Cheesecake ( chocolate velvet )
10 servings
Ingredients
| Quantity | Ingredient | |
|---|---|---|
| 1 | cup | Vanilla Wafer Crumbs | 
| ½ | cup | Chopped Pecans | 
| 3 | tablespoons | Granulated Sugar | 
| ¼ | cup | Margarine, Melted | 
| 16 | ounces | Cream Cheese, Softened | 
| ½ | cup | Brown Sugar, Packed | 
| 2 | Large Eggs | |
| 6 | ounces | Semi-sweet Chips, Melted | 
| 3 | tablespoons | Almond Flavored Liqueur | 
| 2 | cups | Sour Cream | 
| 2 | tablespoons | Granulated Sugar | 
Directions
Combine crumbs, pecans, granulated sugar and margarine; press onto bottom of 9-inch springform pan.  Bake at 325 degrees F., 10 minutes. 
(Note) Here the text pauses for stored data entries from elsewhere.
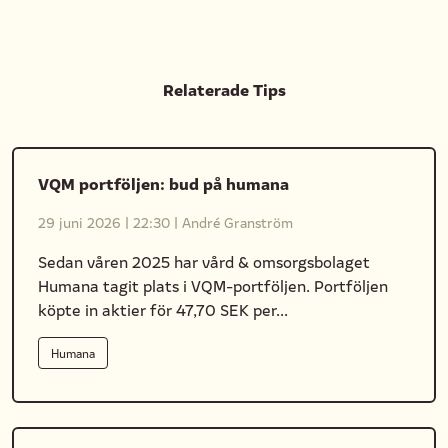
Relaterade Tips
VQM portföljen: bud på humana
29 juni 2026
|
22:30
|
André Granström
Sedan våren 2025 har vård & omsorgsbolaget
Humana tagit plats i VQM-portföljen. Portföljen
köpte in aktier för 47,70 SEK per...
Humana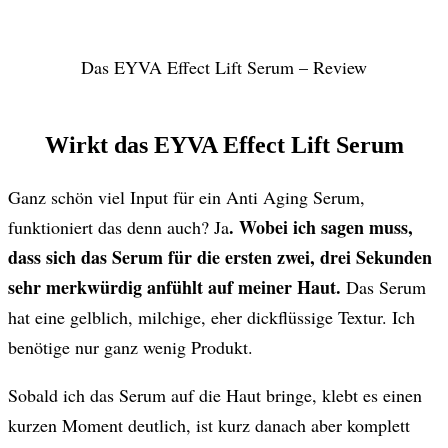
Das EYVA Effect Lift Serum – Review
Wirkt das EYVA Effect Lift Serum
Ganz schön viel Input für ein Anti Aging Serum,
. Wobei ich sagen muss,
funktioniert das denn auch? Ja
dass sich das Serum für die ersten zwei, drei Sekunden
sehr merkwürdig anfühlt auf meiner Haut.
Das Serum
hat eine gelblich, milchige, eher dickflüssige Textur. Ich
benötige nur ganz wenig Produkt.
Sobald ich das Serum auf die Haut bringe, klebt es einen
kurzen Moment deutlich, ist kurz danach aber komplett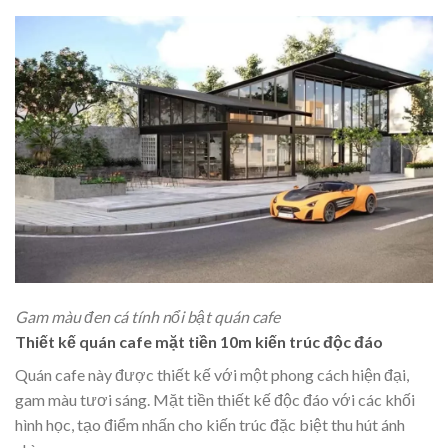
Gam màu đen cá tính nổi bật quán cafe
Thiết kế quán cafe mặt tiền 10m kiến trúc độc đáo
Quán cafe này được thiết kế với một phong cách hiện đại,
gam màu tươi sáng. Mặt tiền thiết kế độc đáo với các khối
hình học, tạo điểm nhấn cho kiến trúc đặc biệt thu hút ánh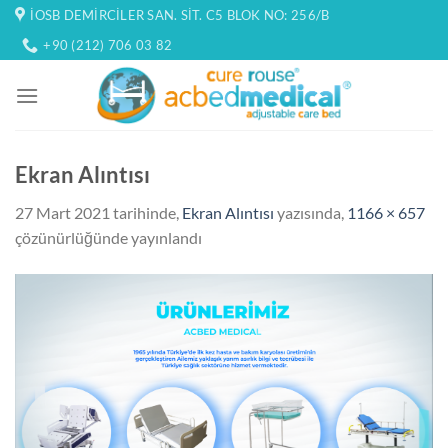
İçeriğe
İOSB DEMIRCILER SAN. SIT. C5 BLOK NO: 256/B
atla
+90 (212) 706 03 82
Ekran Alıntısı
27 Mart 2021
tarihinde,
Ekran Alıntısı
yazısında,
1166 × 657
çözünürlüğünde yayınlandı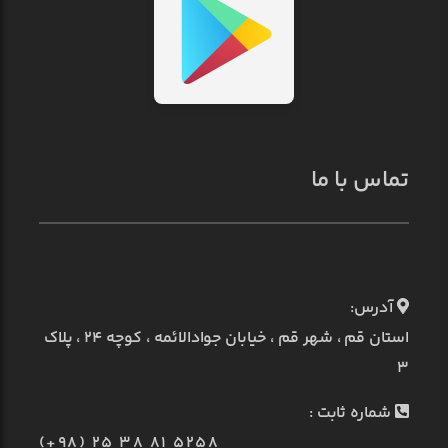
تماس با ما
آدرس:
استان قم ، شهر قم ، خیابان جوادالائمه ، کوچه ۲۴ ، پلاک
۳
شماره ثابت :
(+98) 25 38 81 5258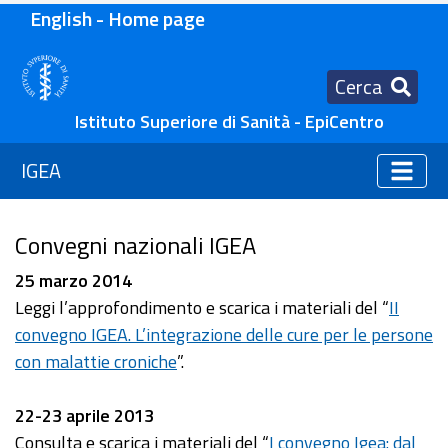
English - Home page
Cerca
Istituto Superiore di Sanità - EpiCentro
IGEA
Convegni nazionali IGEA
25 marzo 2014
Leggi l’approfondimento e scarica i materiali del “
II
convegno IGEA. L’integrazione delle cure per le persone
con malattie croniche
”.
22-23 aprile 2013
Consulta e scarica i materiali del “
I convegno Igea: dal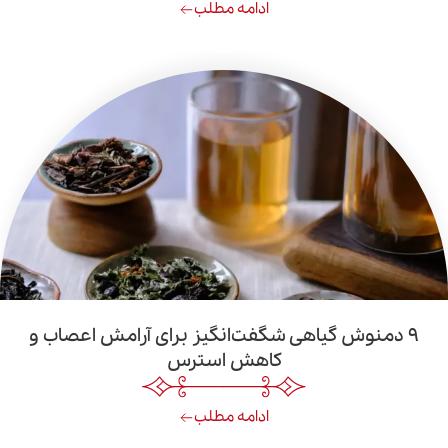
ادامه مطلب
ش گیاهی شگفت‌انگیز برای آرامش اعصاب و
کاهش استرس
ادامه مطلب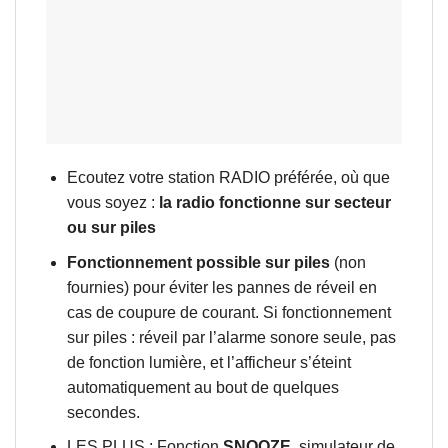
Ecoutez votre station RADIO préférée, où que
vous soyez :
la radio fonctionne sur secteur
ou sur piles
Fonctionnement possible sur piles
(non
fournies) pour éviter les pannes de réveil en
cas de coupure de courant. Si fonctionnement
sur piles : réveil par l’alarme sonore seule, pas
de fonction lumière, et l’afficheur s’éteint
automatiquement au bout de quelques
secondes.
LES PLUS : Fonction
SNOOZE
, simulateur de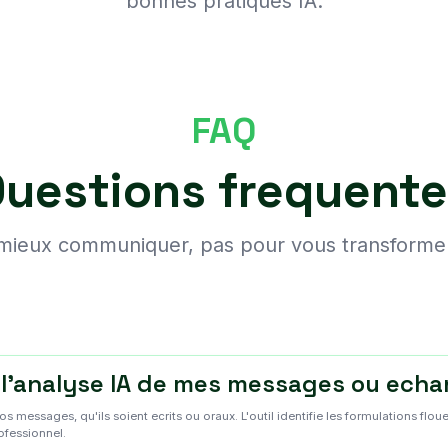
bonnes pratiques IA.
FAQ
uestions frequent
mieux communiquer, pas pour vous transforme
l'analyse IA de mes messages ou echa
messages, qu'ils soient ecrits ou oraux. L'outil identifie les formulations floues
ofessionnel.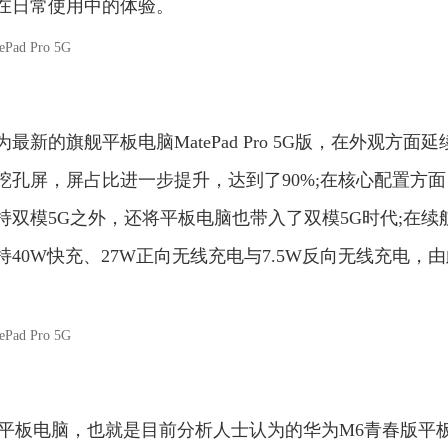
在日常使用中的体验。
的旗舰平板电脑MatePad Pro 5G版，在外观方面延
孔屏，屏占比进一步提升，达到了90%;在核心配置方面
支持双模5G之外，还将平板电脑也带入了双模5G时代;在续
持40W快充、27W正向无线充电与7.5W反向无线充电，
档平板电脑，也就是目前分析人士认为的华为M6青春版平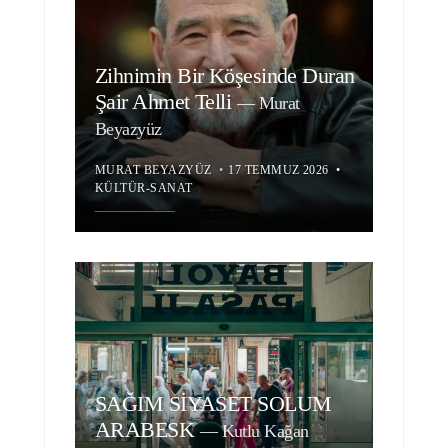
Zihnimin Bir Köşesinde Duran
Şair Ahmet Telli
—
Murat
Beyazyüz
MURAT BEYAZYÜZ
•
17 TEMMUZ 2026
•
KÜLTÜR-SANAT
SAĞIM SİYASET SOLUM
ARABESK
—
Kutlu Kağan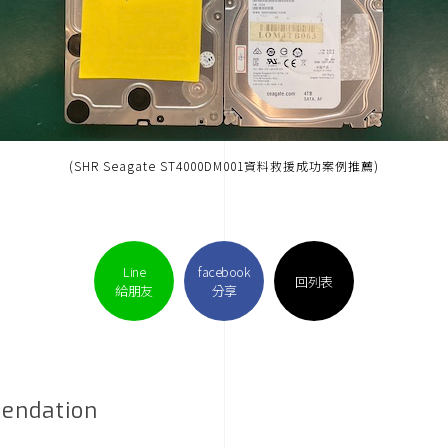
(SHR Seagate ST4000DM001資料救援成功案例推薦)
Line
facebook
回列表
給朋友
分享
endation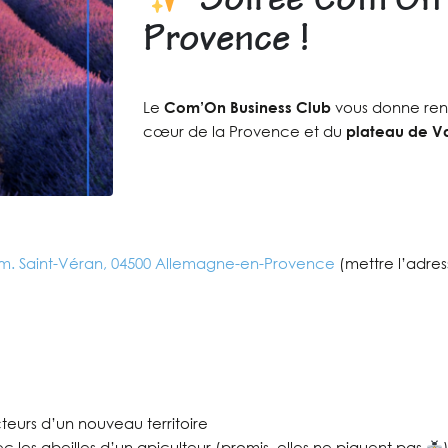
Soirée Com’On 
Provence !
Le
Com’On Business Club
vous donne ren
cœur de la Provence et du
plateau de V
m. Saint-Véran, 04500 Allemagne-en-Provence
(mettre l’adres
teurs d’un nouveau territoire
c les abeilles d’un apiculteur (promis, elles ne piquent pas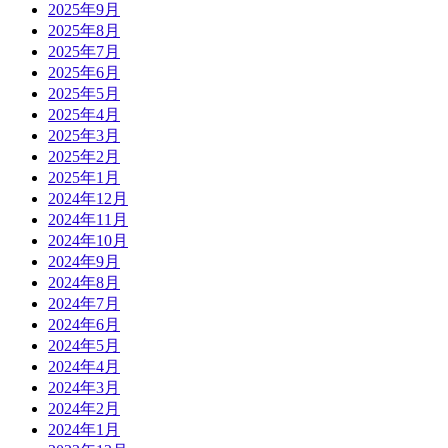
2025年9月
2025年8月
2025年7月
2025年6月
2025年5月
2025年4月
2025年3月
2025年2月
2025年1月
2024年12月
2024年11月
2024年10月
2024年9月
2024年8月
2024年7月
2024年6月
2024年5月
2024年4月
2024年3月
2024年2月
2024年1月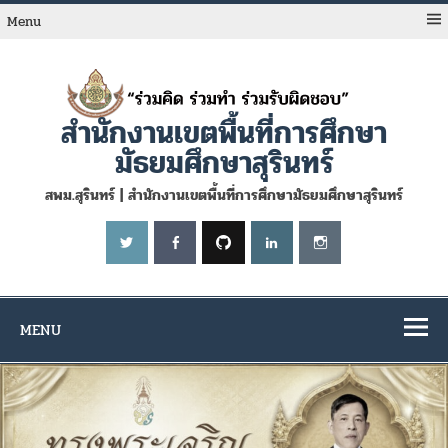
Skip
to
Menu
content
สำนักงานเขตพื้นที่การศึกษา
มัธยมศึกษาสุรินทร์
สพม.สุรินทร์ | สำนักงานเขตพื้นที่การศึกษามัธยมศึกษาสุรินทร์
MENU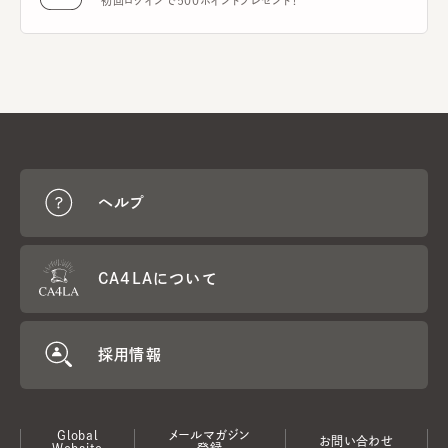
初回ログインで500ポイントプレゼント！
ヘルプ
CA4LAについて
採用情報
Global
メールマガジン
お問い合わせ
Website
登録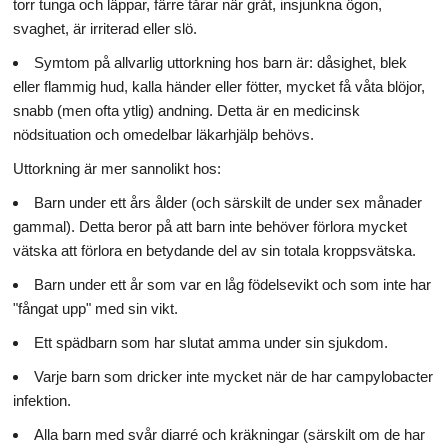
torr tunga och läppar, färre tårar när gråt, insjunkna ögon,
svaghet, är irriterad eller slö.
Symtom på allvarlig uttorkning hos barn är: dåsighet, blek
eller flammig hud, kalla händer eller fötter, mycket få våta blöjor,
snabb (men ofta ytlig) andning. Detta är en medicinsk
nödsituation och omedelbar läkarhjälp behövs.
Uttorkning är mer sannolikt hos:
Barn under ett års ålder (och särskilt de under sex månader
gammal). Detta beror på att barn inte behöver förlora mycket
vätska att förlora en betydande del av sin totala kroppsvätska.
Barn under ett år som var en låg födelsevikt och som inte har
"fångat upp" med sin vikt.
Ett spädbarn som har slutat amma under sin sjukdom.
Varje barn som dricker inte mycket när de har campylobacter
infektion.
Alla barn med svår diarré och kräkningar (särskilt om de har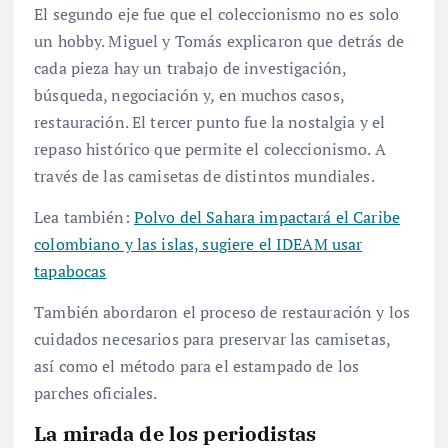
El segundo eje fue que el coleccionismo no es solo
un hobby. Miguel y Tomás explicaron que detrás de
cada pieza hay un trabajo de investigación,
búsqueda, negociación y, en muchos casos,
restauración. El tercer punto fue la nostalgia y el
repaso histórico que permite el coleccionismo. A
través de las camisetas de distintos mundiales.
Lea también:
Polvo del Sahara impactará el Caribe
colombiano y las islas, sugiere el IDEAM usar
tapabocas
También abordaron el proceso de restauración y los
cuidados necesarios para preservar las camisetas,
así como el método para el estampado de los
parches oficiales.
La mirada de los periodistas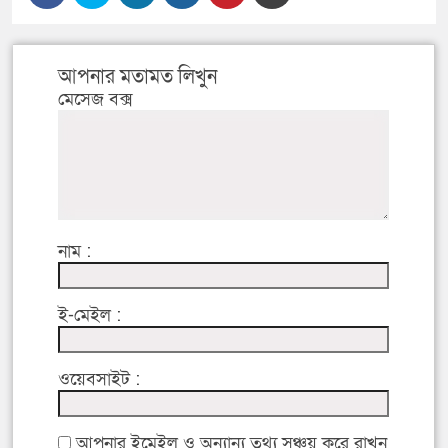
আপনার মতামত লিখুন
মেসেজ বক্স
নাম :
ই-মেইল :
ওয়েবসাইট :
আপনার ইমেইল ও অন্যান্য তথ্য সঞ্চয় করে রাখুন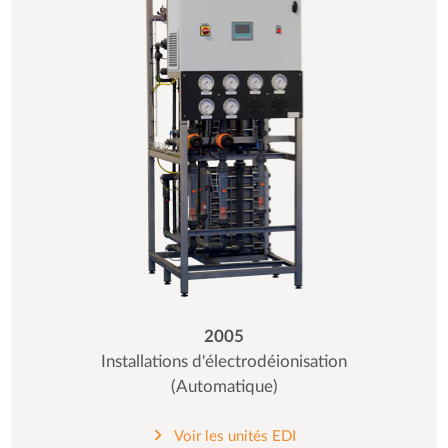
2005
Installations d'électrodéionisation
(Automatique)
Voir les unités EDI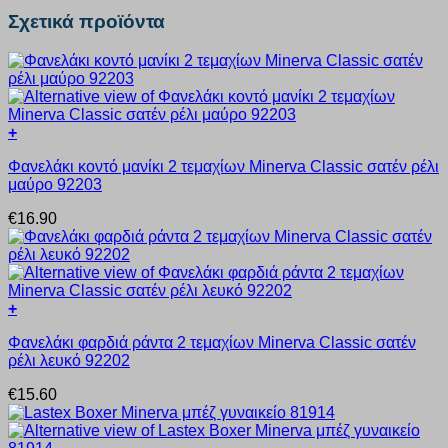
Σχετικά προϊόντα
+
Αυτό
Φανελάκι κοντό μανίκι 2 τεμαχίων Minerva Classic σατέν ρέλι
το
μαύρο 92203
προϊόν
έχει
€
16.90
πολλαπλές
παραλλαγές.
Οι
επιλογές
μπορούν
+
να
Αυτό
επιλεγούν
Φανελάκι φαρδιά ράντα 2 τεμαχίων Minerva Classic σατέν
το
στη
ρέλι λευκό 92202
προϊόν
σελίδα
έχει
του
€
15.60
πολλαπλές
προϊόντος
παραλλαγές.
Οι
Combine cream sheese and brown sugar, mixing at medium speed on electric mixer until well blended.  Add eggs, one at a time, mixing well after each addition.  Blend in chocolate and liqueur; pour over crust.  Bake at 325 degrees F., 35 minutes. 
Increase oven temperature to 425 degrees F.  Combine sour cream and granulated sugar; carefully spread over cheesecake.  Bake at 425 degrees F. 10 minutes.  Loosen cake from rim of pan; cool before removing rim of pan. Chill.
  VARIATION:
Substitute 2 Tablespoons milk and ¼ teasponn almond extract for almond flavored liqueur.